Euro-area inflation cooled to the slowest in almost four years in October, moving further away from the European Central Bank’s goal.
The annual rate fell to 0.7 percent, the lowest since November 2009, from 1.1 percent in September, the European Union’s statistics office in Luxembourg said in a preliminary estimate today. The median forecast in a Bloomberg News survey of 42 economists was for the rate to stay at 1.1 percent. Separate data today showed unemployment was at a record 12.2 percent in September.
The ECB has said there is a “subdued outlook” for price growth in the 17-nation euro region, and the October data marks the ninth straight month that the rate has been less than its 2 percent ceiling. While the economy has exited a recession and surveys have improved, unemployment is continuing to increase and the central bank predicts only a “gradual” recovery.

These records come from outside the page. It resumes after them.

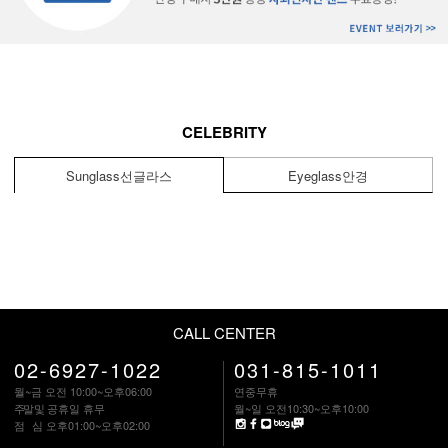
CELEBRITY
Sunglass
선글라스
Eyeglass
안경
CALL CENTER
02-6927-1022
031-815-1011
월~금 오전 10:00~오후06:00
연중무휴
주말
및 공휴일 휴무
월~일 오전10:30~오후10:00
점 심
오후01:00~오후02:00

“We feel that the risks to our forecasts lie to the downside,” Morgan Stanley economists Melanie Baker, Jonathan Ashworth, Olivier Bizimana and Daniele Antonucci wrote in a note dated Oct. 25. If the inflation slowdown persists, “this might become increasingly difficult given how close we are now to the deflation danger zone,” they said.
The euro extended its decline against the dollar after the data were published and was trading at $1.3679 as of 10:04 a.m. London time, down 0.4 percent from yesterday.

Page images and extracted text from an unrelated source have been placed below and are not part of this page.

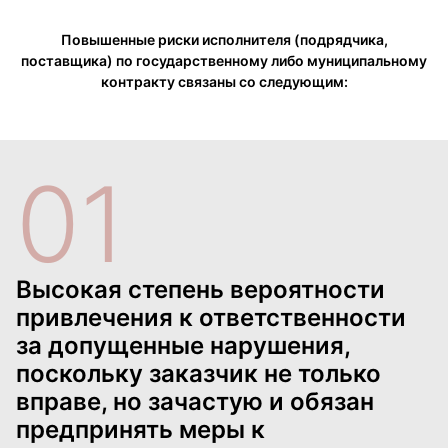
Повышенные риски исполнителя (подрядчика,
поставщика) по государственному либо муниципальному
контракту связаны со следующим:
01
Высокая степень вероятности
привлечения к ответственности
за допущенные нарушения,
поскольку заказчик не только
вправе, но зачастую и обязан
предпринять меры к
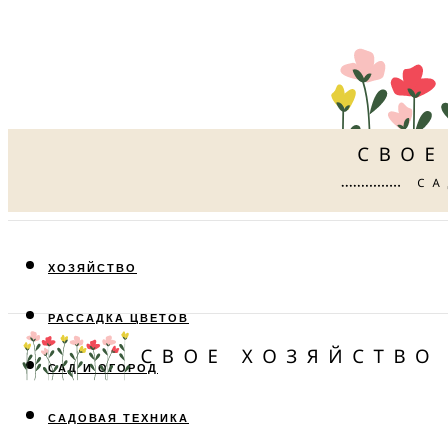
ХОЗЯЙСТВО
РАССАДКА ЦВЕТОВ
САД И ОГОРОД
САДОВАЯ ТЕХНИКА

Energy prices dropped an annual 1.7 percent in October after a 0.9 percent decline the previous month, today’s report showed. Prices of food, alcohol and tobacco rose 1.9 percent, slowing from a 2.6 percent pace in September, while the cost of services increased 1.2 percent.

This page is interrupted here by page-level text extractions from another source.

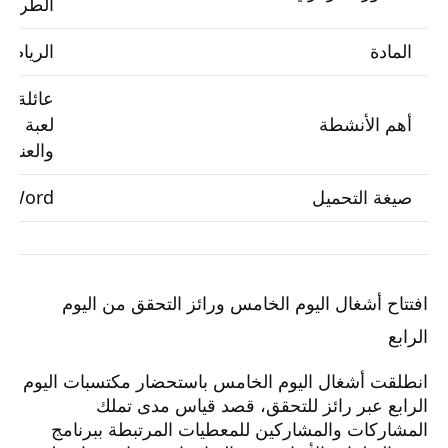
الطرح، 
المادة
الرياضي
عائلة ال
أهم الأنشطة
لعبة الن
والعنكب
صيغة التحميل
Word قابل للتعديل وPDF جاهز للطباعة
افتتاح أشغال اليوم الخامس ورائز التحقق من اليوم
الرابع
انطلقت أشغال اليوم الخامس باستحضار مكتسبات اليوم
الرابع عبر رائز للتحقق، قصد قياس مدى تملك
المشاركات والمشاركين للمعطيات المرتبطة ببرنامج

The core inflation rate dropped to 0.8 percent in October from 1 percent, also surprising economists, who had forecast that it would remain unchanged.
The ECB has forecast an average rate of 1.5 percent this year and 1.3 percent in 2014. It has pledged to keep its benchmark interest rate at the current level of 0.5 percent or lower for an extended period.
“With energy price base effects becoming less favourable in the coming months and some indirect tax increases in the pipeline early next year. the falling streak in inflation is probably nearly over,” said Martin van Vliet, an economist at ING Bank NV in Amsterdam. “However, euro-zone headline inflation is still set to remain well below the ECB’s target in the foreseeable future.”
Today’s labor-market report showed that the jobless rate in August was revised to 12.2 percent from 12 percent previously. The jobless rate among those aged under 25 was 24.1 percent in September.
Today’s inflation data is an estimate and the statistics office will release final data for October on Nov. 15.